While almost every entrepreneur or investor would love to say they created/invested in a ‘billion dollar’ company, adopting a one-track mind toward a target valuation can be toxic for a number of reasons:

  • You Can End Up Taking Too Much Money: Valuations in the private market are established by priced equity financings. Each new round offers the opportunity to raise your valuation (assuming the business is performing well).  If you are chasing a higher valuation, you can end up taking money for money’s sake.  Big valuations often come with big rounds of financing, and as Goeff McQueen points out in his August TechCrunch post, raising too much money can cause a lot of problems.  I’ve watched this first hand, as a company gets handed a big wad of cash and starts spending way ahead of their own market demand or capacity to grow. It rarely ends well.
  • You Might Put Too Many Layers in the Capital Stack: Those same big financing rounds are also typically preferred stock, which has a liquidation preference. In other words, the investor gets their money out first in a sale of the business.  As you raise multiple rounds, this creates a ‘liquidation stack’ of preferences through which any sale proceeds need to waterfall before reaching the common shareholders (e.g. founders and mgmt. team).  This is not a big deal if your valuation keeps going up until you achieve a strong exit, but it’s painful for common stock holders and early investors when it goes the other way.  While founders and early investors might sell some of their shares in later rounds, these rounds are typically not an exit for the existing shareholders.  The real exit comes at some later point through an IPO or acquisition. If the ‘unicorn’ private market valuation is well ahead of where the public markets or an acquiring company will value your company, then you better hope a strong wind stays in your sails and you can grow into this valuation.  If not, the money at the top of the stack may siphon off any proceeds from an exit.
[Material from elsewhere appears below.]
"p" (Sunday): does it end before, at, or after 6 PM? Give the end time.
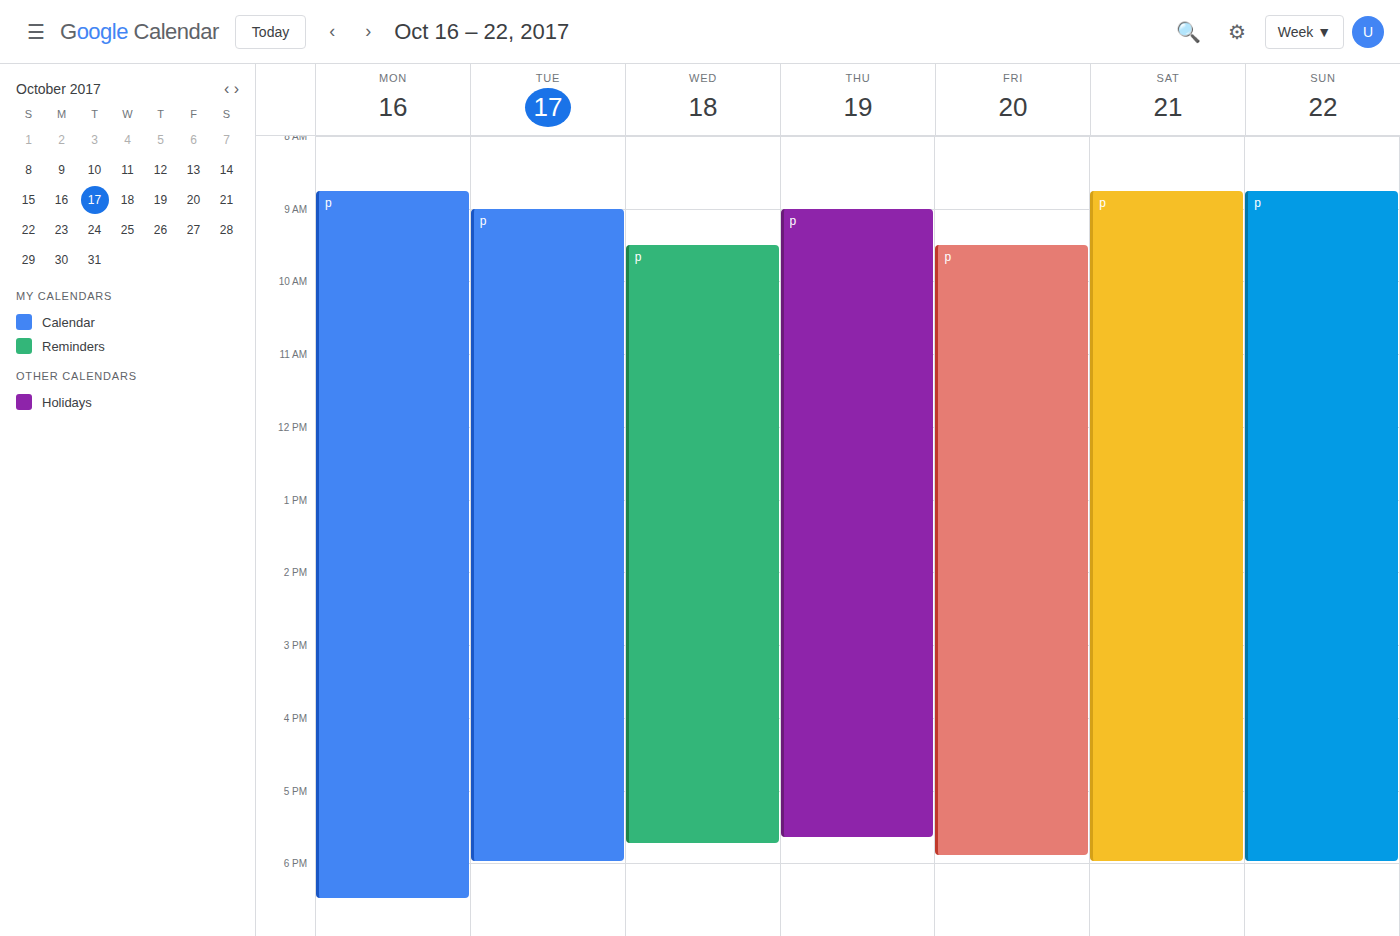
6:00 PM -- exactly at 6 PM, on the 6 PM line.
  • Your Focusing on a Performance Goal vs. a Mastery Goal: This may be the most important reason not to focus on a target valuation, and it strikes at the core of what I believe Greg was alluding to when he talked about valuations getting in the way of executing high priority items. Striving for a target valuation is setting a performance goal.  Studies have repeatedly shown that for complex problems that require a lot of thought and ingenuity (like building a company!), focusing on a performance goal typically leads to a worse result than if you focus on a ‘mastery’ or ‘growth’ goal, where you aim to get incrementally better at a particular task or skill.  As Dr. Heidi Grant Halverson’s studies have shown, people tend to be more resilient and motivated in the face of difficult challenges if their mindset is on ‘getting better’. Performance goals do work well in certain circumstances, but typically for more mechanical or brute force tasks. For complex tasks like building a company, you will likely be better off establishing goals that lead to a mastery mindset, where you put one foot in front of the other and set your focus on getting a little bit better every day.  If you are really into what motivates people, spend some time reading Dr. Heidi Grant Halverson’s work in this area, read Dan Ariely’s books, or Daniel Pink’s Drive.